# pen turner in Lubbock Tx??



## dahenley (Sep 1, 2012)

I am in lubbock and a while back i traded some hard wood pieces for a pen, and that person no longer has the same email address…..

so i am looking for another local that wouldn't mind trading some material for a pen, or maybe sell me a few pens.

(im a bigger guy with big hands and like the larger pens.) 
the pen i have i believe i was told it was a "European" style???

i am not a turner… so i don't know anything about that stuff haha.

any help would be appreciated. 
Thanks!!!


----------



## Finn (May 26, 2010)

I am also in Lubbock. I am the president of Lubbock Woodworkers Club and know of no pen turners in our club but there is a "Turners Club" here in Lubbock and I bet there are guys in that group that would be interested. When I lived in Maryland I met a pen turner on linefrom Indiana and sent him a bunch of hardwood blanks and he sent me two pens in return. Wood blanks and pens are small enough to send cheaply so you do not have to be limited to working with turners in Lubbock.


----------



## TheDane (May 15, 2008)

There is an AAW affilitae club in Lubbock:

*South Plains Woodturners 
*
Meets 1st Saturday of the month at:
Target Sheet Metal 515 SE Loop 289, Lubbock, TX

Jim Bob Burgoon, President
5828 88th St
Lubbock, TX 79424 
Phone: 806-783-9071
Email: [email protected]


----------



## Zboom (Dec 15, 2011)

I'm a penturner in Lubbock, Texas (actually im in ransom canyon) and would be willing to work with you. Send me a pm and we can work something out.


----------



## dahenley (Sep 1, 2012)

here is a picture of a pen that i have. (the one i am calling a european style. which i don't know if that is correct or not)
it was said to be made of a mesquite burl if i remember right. 

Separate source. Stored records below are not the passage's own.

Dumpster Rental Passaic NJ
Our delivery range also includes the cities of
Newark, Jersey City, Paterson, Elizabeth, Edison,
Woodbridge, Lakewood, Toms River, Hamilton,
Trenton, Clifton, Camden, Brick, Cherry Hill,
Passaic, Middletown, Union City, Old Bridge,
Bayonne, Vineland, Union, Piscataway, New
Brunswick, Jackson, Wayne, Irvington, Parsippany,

also, here is a piece of walnut that was cut off a slab that i had. is it possible to be turned into a pen? (what your seeing is the end grain in the picture and i though it looked sweet.


----------



## Zboom (Dec 15, 2011)

Yes the pen you have is a European style…. Looks like it could be skeet burl but the pic is pretty grainy…. That piece of walnut you have what's the dimensions? Typically I don't make the euro style, but a cigar would be good for you if you like a heavier/thicker pen. My Facebook page below will show some of the pens I make, just be warned the pics don't do them any justice


----------



## Zboom (Dec 15, 2011)




----------



## dahenley (Sep 1, 2012)

thats a nice pen!!! (and that JD#7 pen on your FaceBook Looks great too…. but i won't need one of those till i graduate haha in May 2015)

the Walnut is 1 3/8×1 3/8


----------



## Zboom (Dec 15, 2011)

Da this is actually another number 7 (has blo to make the white oak grain pop) as well and it smells like whiskey when it's turned also… That walnut is workable


----------